- League: Eredivisie (ice hockey)
- Sport: Ice hockey
- Duration: 30 September 2013 -
- Number of teams: 7

Regular season
- First place: DESTIL Trappers Tilburg

National Championships
- Champions: DESTIL Trappers Tilburg

Eredivisie seasons
- ← 2012-13 2014–15 →

= 2013–14 Eredivisie (ice hockey) season =

The 2013–14 Eredivisie season is the 54th season of the Eredivisie ice hockey league. Six Dutch teams and one Belgian team are taking part in the season.

In the months following the 2012-2013 season, the Amsterdam G's dropped out of the league after a troubled year financially and a last-place record. The Dordrecht Lions, perennial competitors in the Dutch amateur level "First Division" (Eerste Divisie) joined the league to bring the total number of teams back to seven.

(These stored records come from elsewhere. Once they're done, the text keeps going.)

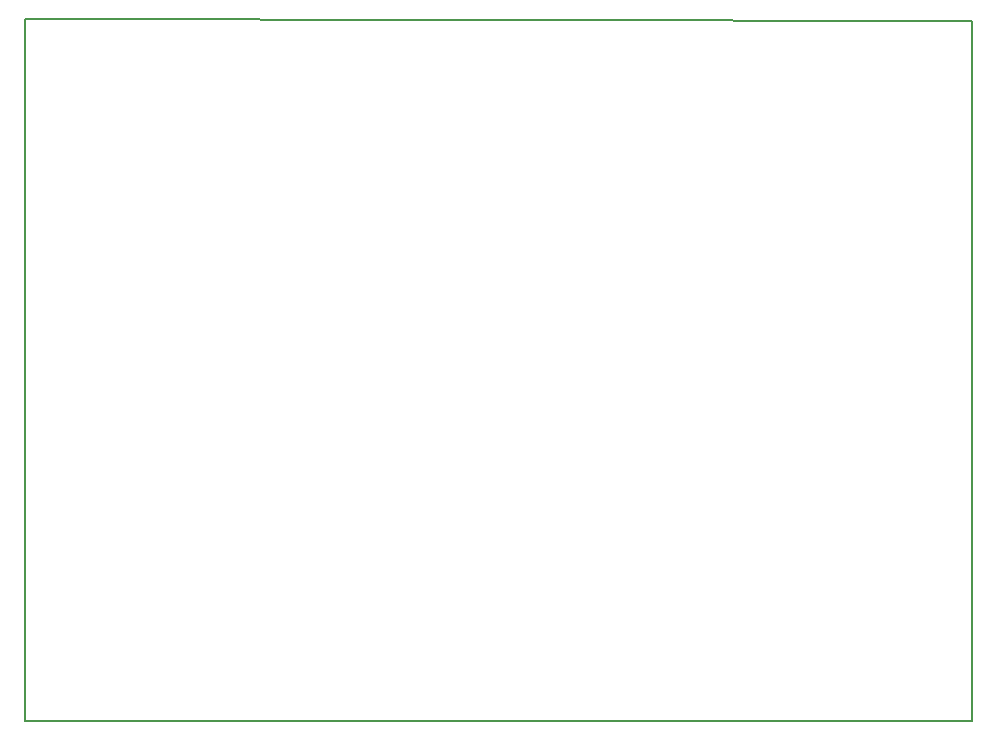
<source format=gm1>
G04 #@! TF.GenerationSoftware,KiCad,Pcbnew,8.0.8*
G04 #@! TF.CreationDate,2025-05-09T16:42:09+03:00*
G04 #@! TF.ProjectId,Lick_Valves_final,4c69636b-5f56-4616-9c76-65735f66696e,rev?*
G04 #@! TF.SameCoordinates,Original*
G04 #@! TF.FileFunction,Profile,NP*
%FSLAX46Y46*%
G04 Gerber Fmt 4.6, Leading zero omitted, Abs format (unit mm)*
G04 Created by KiCad (PCBNEW 8.0.8) date 2025-05-09 16:42:09*
%MOMM*%
%LPD*%
G01*
G04 APERTURE LIST*
G04 #@! TA.AperFunction,Profile*
%ADD10C,0.150000*%
G04 #@! TD*
G04 APERTURE END LIST*
D10*
X110190000Y-79950000D02*
X30010000Y-79790000D01*
X30010000Y-139260000D02*
X110250000Y-139300000D01*
X30010000Y-79790000D02*
X30010000Y-139260000D01*
X110250000Y-139300000D02*
X110190000Y-79950000D01*
M02*

</source>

The traditional first game (known as the "Ron Berteling Bowl"), was played on 30 September between the winner of the Dutch Cup and the winner of the Dutch championship from the previous year. The 7-team, 36-game regular season will be followed by a playoff of the top 4 teams (a best-of five semi-final and a best-of-five final).

==Regular season==

|  | Club | GP | W | OTW | OTL | L | GF | GA | Pts |
|---|---|---|---|---|---|---|---|---|---|
| 1. | NLD DESTIL Trappers Tilburg | 36 | 30 | 2 | 0 | 4 | 216 | 64 | 64 |
| 2. | NLD HYS The Hague | 36 | 25 | 1 | 5 | 5 | 215 | 106 | 57 |
| 3. | NLD UNIS Flyers Heerenveen | 36 | 23 | 3 | 1 | 9 | 168 | 81 | 53 |
| 4. | BEL HYC Herentals | 36 | 14 | 2 | 3 | 17 | 159 | 181 | 55 |
| 5. | NLD Dordrecht Lions | 36 | 15 | 1 | 0 | 20 | 153 | 192 | 32 |
| 6. | NLD Noptra Eaters Geleen | 36 | 6 | 0 | 2 | 28 | 86 | 256 | 12* |
| 7. | NLD Eindhoven Kemphanen | 36 | 2 | 2 | 0 | 32 | 91 | 208 | 8 |

(*) The Noptra Eaters Geleen had two points deducted.